**TO BE DONE**
1/ Copy the part of the ad spend case study between "Case Study: How" and "paid & organic.", inclusive.
2/ According to the ad spend case study, how many SKUs and markets did the brand's goal cover?
3/ Say whether each statement agrees with the ad spend case study, and quote the words of the study that decide it: (a) The retailer sells home and lifestyle goods. (b) Google rolled out total campaign budgets for Search and Shopping in January 2025. (c) Wasted ad spend on identified keywords fell by about 18% within 90 days.

***** SOURCE PASSAGE *****

Case Study: How an Ecommerce Brand Used Tabular Models to Reduce Wasted Ad Spend
How an ecommerce brand converted SKU, search and campaign data into tabular models to cut wasted ad spend and align paid & organic.
Hook: Why your ad budget is leaking — and how tables stop it
If you run an ecommerce brand, you know the pressure: limited budgets, rising CPCs, and a messy mix of campaigns, SKUs and search queries that make it impossible to see what’s truly incremental. The result is wasted ad spend — bids on keywords your organic pages already own, duplicated budget across similar SKUs, and reactive bid changes that never fix root causes.
In 2026 the unblock is not more dashboards — it’s converting disparate commerce, search and campaign data into tabular models that reveal where bids overlap, where paid cannibalizes organic, and where budget reallocations actually move the needle. This case-style walkthrough shows how one ecommerce brand did exactly that and cut wasted spend while improving paid/organic alignment.
Executive summary (what we did and what changed)
Brand: anonymized mid-market ecommerce retailer (home & lifestyle). Timeframe: Q3–Q4 2025. Goal: reduce wasted ad spend and align paid and organic strategy across 5,000 SKUs and 12 markets.
Approach: ingest SKU catalog, search query data, SERP organic metrics, and campaign logs into a unified tabular model. Use canonical SKU-to-query joins, create derived features (SKU-level paid/organic overlap, incremental conversion rates), and apply rules + human review to update bidding and budget allocation.
Outcome (90 days): ~27% reduction in wasted ad spend on identified keywords, 18% increase in incremental conversions from paid channels, and clearer rules for when to bid, harvest, or suppress. These improvements enabled the brand to reallocate a portion of paid budget to high-margin SKUs and seasonal promotions.
Why tabular models — the 2026 context
In 2026, the data and AI landscape favors structured, canonical datasets. Tabular Foundation Models (TFMs) are now mainstream in enterprise analytics: they can reason over tables and surface cross-table relationships that were previously hidden in silos. Brands that convert raw logs and text into clean, consistent tables unlock deterministic insights and AI-assisted pattern detection.
Two platform-level changes made this workflow practical: Google’s rollout of total campaign budgets for Search and Shopping (Jan 2026) allows campaigns to be managed by target budget windows instead of fragile daily budgets; and mature TFMs help analysts de-duplicate SKUs, map queries to product hierarchies, and rank incremental value by SKU/query pair.
Case background: the problem in detail
This retailer had three concrete problems:
- High CPC growth and inconsistent ROAS across product categories.
- Poor visibility into which paid keywords were actually incremental versus those compensated by organic rankings.
- Campaign fragmentation — multiple overlapping ad groups and duplicated SKUs across Shopping and Search campaigns.

***** DATA PROVIDED *****

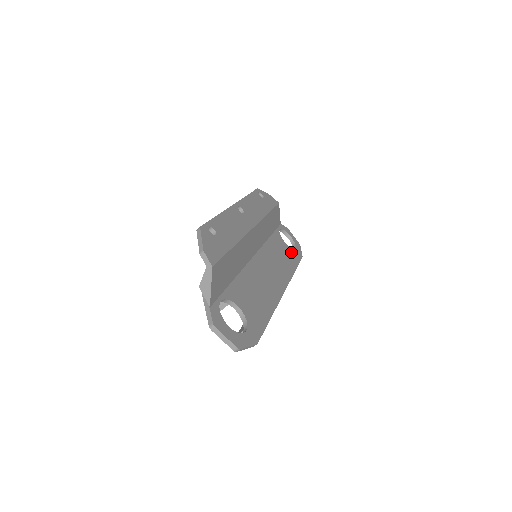
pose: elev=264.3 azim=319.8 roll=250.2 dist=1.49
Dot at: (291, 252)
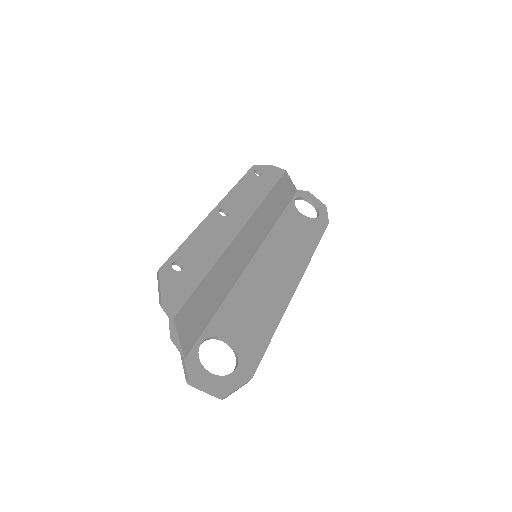
Dot at: (311, 224)
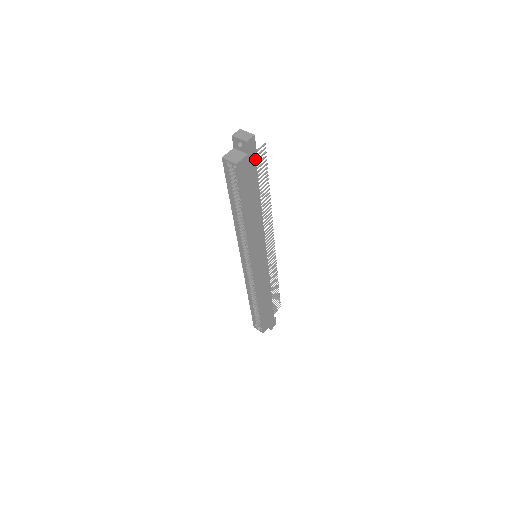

*****

**EXPECTED ANSWERS**
1/
Case Study: How an Ecommerce Brand Used Tabular Models to Reduce Wasted Ad Spend
How an ecommerce brand converted SKU, search and campaign data into tabular models to cut wasted ad spend and align paid & organic.

2/ 5,000 SKUs and 12 markets.

3/
(a) Yes: "anonymized mid-market ecommerce retailer (home & lifestyle)"
(b) No: "Google’s rollout of total campaign budgets for Search and Shopping (Jan 2026)"
(c) No: "~27% reduction in wasted ad spend on identified keywords"